TEXT BLOCK —
--- START ---
Of course, ER was more than just a proving ground for the London-raised Kingston; it was a bloody transatlantic leap of faith. During a 1996 visit to the States, she was invited to meet the show’s producers; the next thing she knew, she was offered the full monty. ”When Alex walked in, she had such exuberance and intelligence and wit that we just started formulating a character,” says ER exec producer Carol Flint. ”It was very unusual.” Kingston did have one weensy reservation: ”It was scary signing five years of your career to absolute thin air, but if you want to be an actor, one is taking on a life of risk. And this opportunity was the biggest risk of all.”

The gamble has paid off, as Kingston is scoring with one of ER‘s juicier story lines: an interracial romance with Dr. Benton (Eriq La Salle) that promises to intensify in coming weeks. ”Alex just sauntered in here and took over,” praises cast mate Julianna Margulies. ”She’s such an explorer — I mean, this is a woman who’s already seen more of L.A. than any of us. She goes on long car trips by herself just to see some mountain she’s heard about, and then she’ll end up spending a week there. She has an incredible willingness to learn about life.”

And, as her star rises, the media have been eager to learn about her as well. English tabs still scour for dirt on her 1995 split from husband Ralph Fiennes. ”Obviously if you’ve been in a relationship for 12 years, the wounds are going to take many, many years to heal, and what upsets me is that journalists want to keep reopening those wounds,” says Kingston, who now calls herself a ”proud divorcee” and is currently dating a German writer. ”I find it a shame they’re so preoccupied with it. One morning a pushy journalist knocked on my door and I had to close it on him.” Point taken. Still, does she have any juicy stuff to bare in a more respectable national publication? ”Oh, God…I really can’t think of anything at all….” Not one thing? ”Well…I buy trashy lingerie. You can put that in if you want.”
--- END ---
STORED DATA —
--- START ---
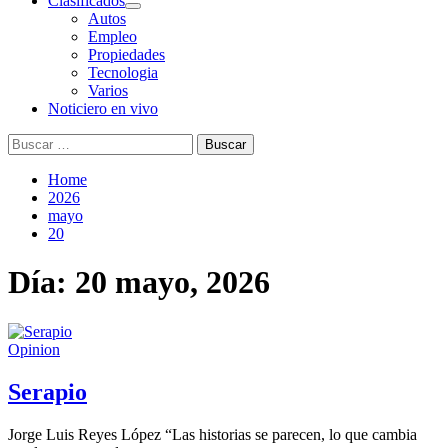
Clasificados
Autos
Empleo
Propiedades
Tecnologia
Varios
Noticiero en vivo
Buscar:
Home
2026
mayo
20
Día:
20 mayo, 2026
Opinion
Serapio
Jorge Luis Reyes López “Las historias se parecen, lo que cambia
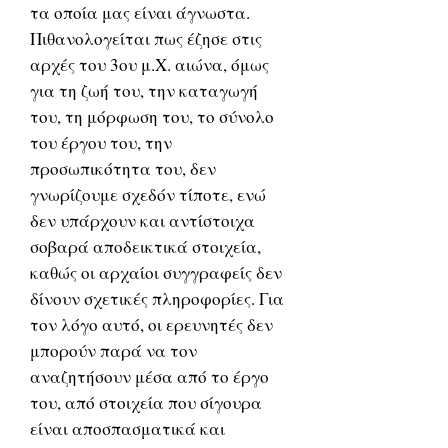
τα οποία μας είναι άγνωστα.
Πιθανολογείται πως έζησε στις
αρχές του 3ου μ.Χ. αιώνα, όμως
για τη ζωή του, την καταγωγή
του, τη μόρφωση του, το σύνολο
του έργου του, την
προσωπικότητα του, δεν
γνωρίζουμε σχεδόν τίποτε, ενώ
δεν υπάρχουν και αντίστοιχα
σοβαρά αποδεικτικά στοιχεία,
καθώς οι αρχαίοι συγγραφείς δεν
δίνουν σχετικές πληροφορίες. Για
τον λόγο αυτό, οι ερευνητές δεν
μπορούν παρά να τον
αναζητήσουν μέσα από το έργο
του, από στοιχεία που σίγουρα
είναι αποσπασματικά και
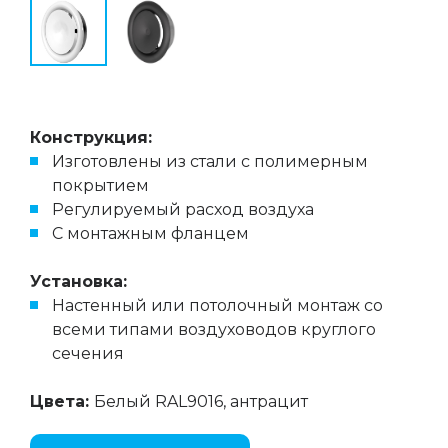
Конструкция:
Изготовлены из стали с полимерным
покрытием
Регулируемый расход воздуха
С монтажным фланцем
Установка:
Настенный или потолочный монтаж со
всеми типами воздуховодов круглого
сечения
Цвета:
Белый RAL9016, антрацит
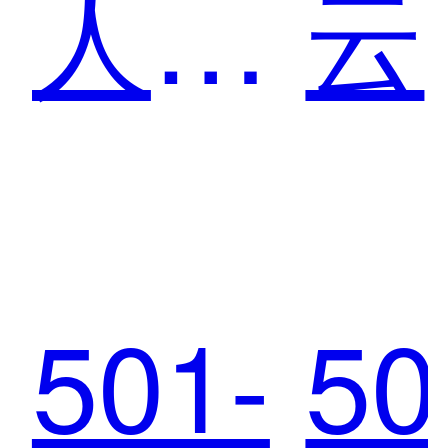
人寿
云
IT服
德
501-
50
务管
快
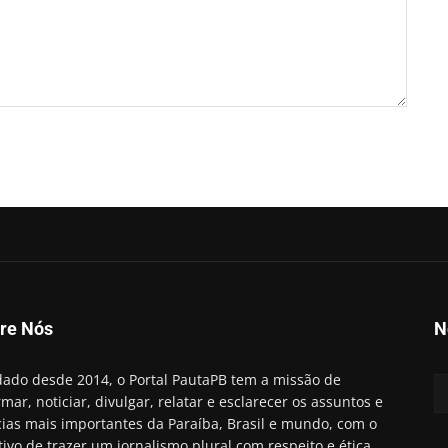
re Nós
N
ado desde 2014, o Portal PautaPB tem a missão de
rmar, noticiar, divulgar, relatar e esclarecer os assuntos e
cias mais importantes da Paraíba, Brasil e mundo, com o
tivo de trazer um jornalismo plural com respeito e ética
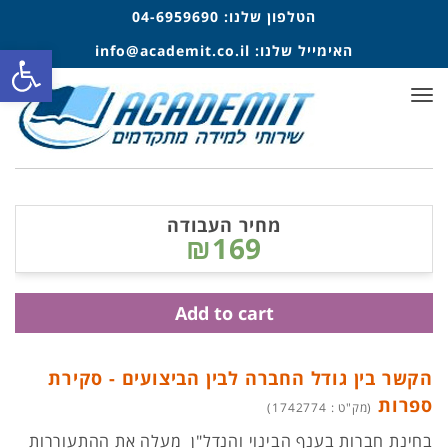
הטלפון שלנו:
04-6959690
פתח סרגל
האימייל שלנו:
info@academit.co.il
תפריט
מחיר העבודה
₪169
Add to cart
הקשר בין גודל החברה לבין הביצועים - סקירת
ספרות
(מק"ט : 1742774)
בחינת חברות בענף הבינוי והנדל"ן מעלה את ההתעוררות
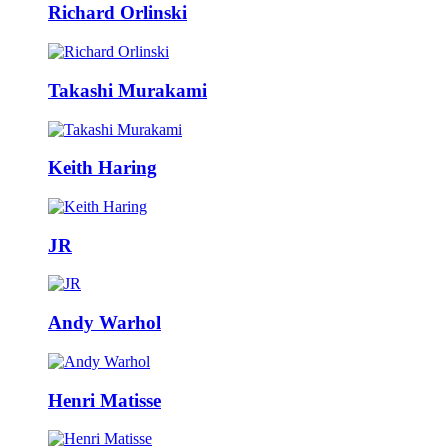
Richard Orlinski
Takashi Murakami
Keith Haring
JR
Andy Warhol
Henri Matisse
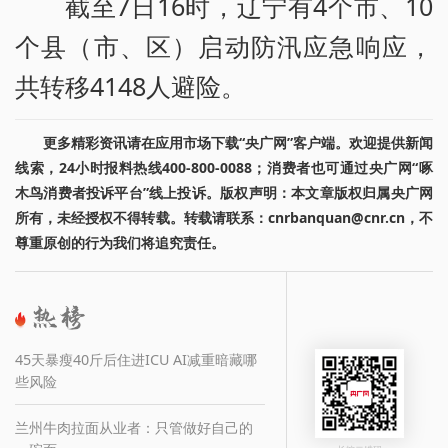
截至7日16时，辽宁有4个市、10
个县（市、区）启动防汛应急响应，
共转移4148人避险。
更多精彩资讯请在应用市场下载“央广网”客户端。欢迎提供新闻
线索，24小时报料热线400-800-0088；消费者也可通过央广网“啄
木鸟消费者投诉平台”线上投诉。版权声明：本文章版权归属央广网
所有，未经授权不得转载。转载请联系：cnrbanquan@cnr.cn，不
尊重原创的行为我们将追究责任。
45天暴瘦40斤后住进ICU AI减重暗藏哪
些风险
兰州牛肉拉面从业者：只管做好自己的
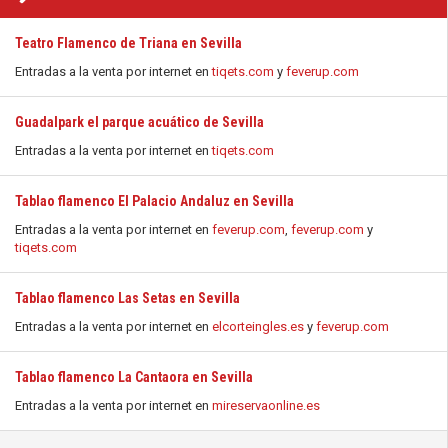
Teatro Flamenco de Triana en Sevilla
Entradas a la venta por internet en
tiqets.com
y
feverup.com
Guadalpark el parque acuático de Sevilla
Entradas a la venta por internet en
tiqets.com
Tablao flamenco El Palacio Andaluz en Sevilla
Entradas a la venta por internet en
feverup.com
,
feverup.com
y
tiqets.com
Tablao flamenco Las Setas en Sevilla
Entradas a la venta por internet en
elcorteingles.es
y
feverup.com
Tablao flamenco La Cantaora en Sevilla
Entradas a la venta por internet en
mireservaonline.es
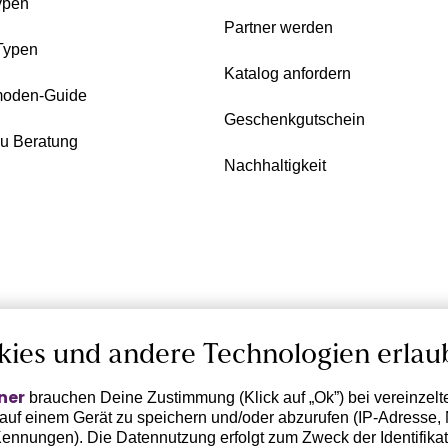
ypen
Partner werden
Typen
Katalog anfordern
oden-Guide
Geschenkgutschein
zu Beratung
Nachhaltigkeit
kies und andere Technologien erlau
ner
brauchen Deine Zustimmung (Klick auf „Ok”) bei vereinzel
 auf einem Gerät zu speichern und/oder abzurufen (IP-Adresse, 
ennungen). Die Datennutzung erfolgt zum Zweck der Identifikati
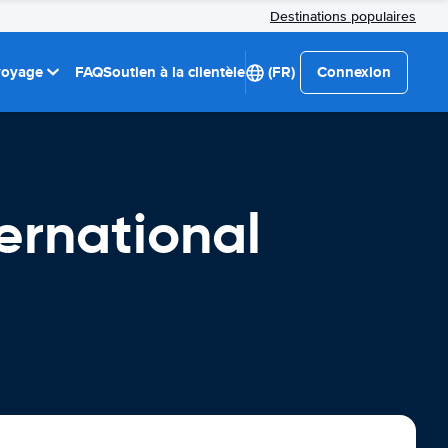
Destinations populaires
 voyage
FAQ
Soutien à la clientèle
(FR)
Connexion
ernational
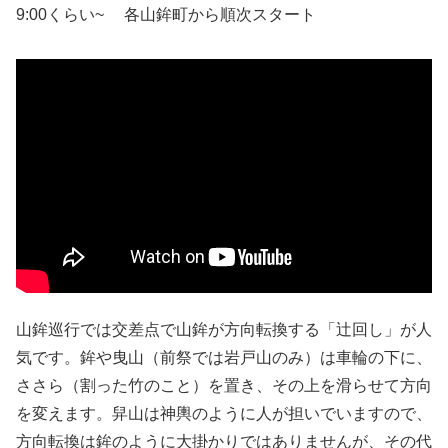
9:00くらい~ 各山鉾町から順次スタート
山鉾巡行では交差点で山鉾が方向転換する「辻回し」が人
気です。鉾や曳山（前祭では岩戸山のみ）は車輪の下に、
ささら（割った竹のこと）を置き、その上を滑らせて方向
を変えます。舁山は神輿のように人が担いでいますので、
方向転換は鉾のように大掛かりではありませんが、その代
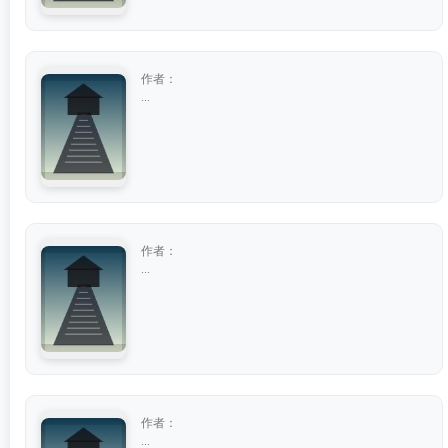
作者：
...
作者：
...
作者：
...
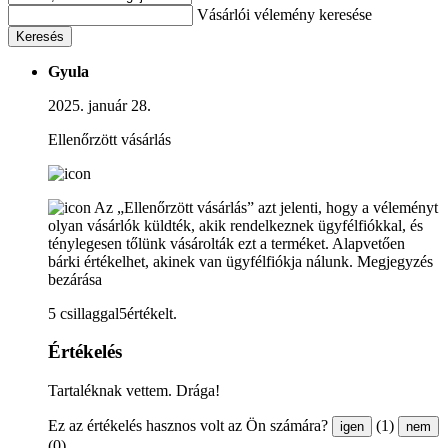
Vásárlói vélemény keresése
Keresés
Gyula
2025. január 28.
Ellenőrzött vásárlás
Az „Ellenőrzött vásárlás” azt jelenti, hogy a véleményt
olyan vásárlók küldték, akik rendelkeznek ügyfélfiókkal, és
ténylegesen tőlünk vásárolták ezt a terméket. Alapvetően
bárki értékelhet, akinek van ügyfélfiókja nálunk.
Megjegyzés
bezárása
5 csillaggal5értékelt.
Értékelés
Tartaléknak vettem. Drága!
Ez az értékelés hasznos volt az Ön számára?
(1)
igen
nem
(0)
--- END ---
REQUIRED ACTION 1 —
Could you reproduce the Alex Kingston article in full, word for word?
REQUIRED ACTION 2 —
Will you turn the stretch of the records from the line containing "Richard Orlinski" through the line containing "兰州牛肉拉面从业者：只管做好自己的" into a numbered list, with blank lines and the pictures left out?

TASK RESULT 1 —
Of course, ER was more than just a proving ground for the London-raised Kingston; it was a bloody transatlantic leap of faith. During a 1996 visit to the States, she was invited to meet the show’s producers; the next thing she knew, she was offered the full monty. ”When Alex walked in, she had such exuberance and intelligence and wit that we just started formulating a character,” says ER exec producer Carol Flint. ”It was very unusual.” Kingston did have one weensy reservation: ”It was scary signing five years of your career to absolute thin air, but if you want to be an actor, one is taking on a life of risk. And this opportunity was the biggest risk of all.”

The gamble has paid off, as Kingston is scoring with one of ER‘s juicier story lines: an interracial romance with Dr. Benton (Eriq La Salle) that promises to intensify in coming weeks. ”Alex just sauntered in here and took over,” praises cast mate Julianna Margulies. ”She’s such an explorer — I mean, this is a woman who’s already seen more of L.A. than any of us. She goes on long car trips by herself just to see some mountain she’s heard about, and then she’ll end up spending a week there. She has an incredible willingness to learn about life.”

And, as her star rises, the media have been eager to learn about her as well. English tabs still scour for dirt on her 1995 split from husband Ralph Fiennes. ”Obviously if you’ve been in a relationship for 12 years, the wounds are going to take many, many years to heal, and what upsets me is that journalists want to keep reopening those wounds,” says Kingston, who now calls herself a ”proud divorcee” and is currently dating a German writer. ”I find it a shame they’re so preoccupied with it. One morning a pushy journalist knocked on my door and I had to close it on him.” Point taken. Still, does she have any juicy stuff to bare in a more respectable national publication? ”Oh, God…I really can’t think of anything at all….” Not one thing? ”Well…I buy trashy lingerie. You can put that in if you want.”

TASK RESULT 2 —
1. Richard Orlinski
2. Takashi Murakami
3. Keith Haring
4. JR
5. Andy Warhol
6. Henri Matisse
7. 截至7日16时，辽宁有4个市、10
8. 个县（市、区）启动防汛应急响应，
9. 共转移4148人避险。
10. 更多精彩资讯请在应用市场下载“央广网”客户端。欢迎提供新闻
11. 线索，24小时报料热线400-800-0088；消费者也可通过央广网“啄
12. 木鸟消费者投诉平台”线上投诉。版权声明：本文章版权归属央广网
13. 所有，未经授权不得转载。转载请联系：cnrbanquan@cnr.cn，不
14. 尊重原创的行为我们将追究责任。
15. 45天暴瘦40斤后住进ICU AI减重暗藏哪
16. 些风险
17. 兰州牛肉拉面从业者：只管做好自己的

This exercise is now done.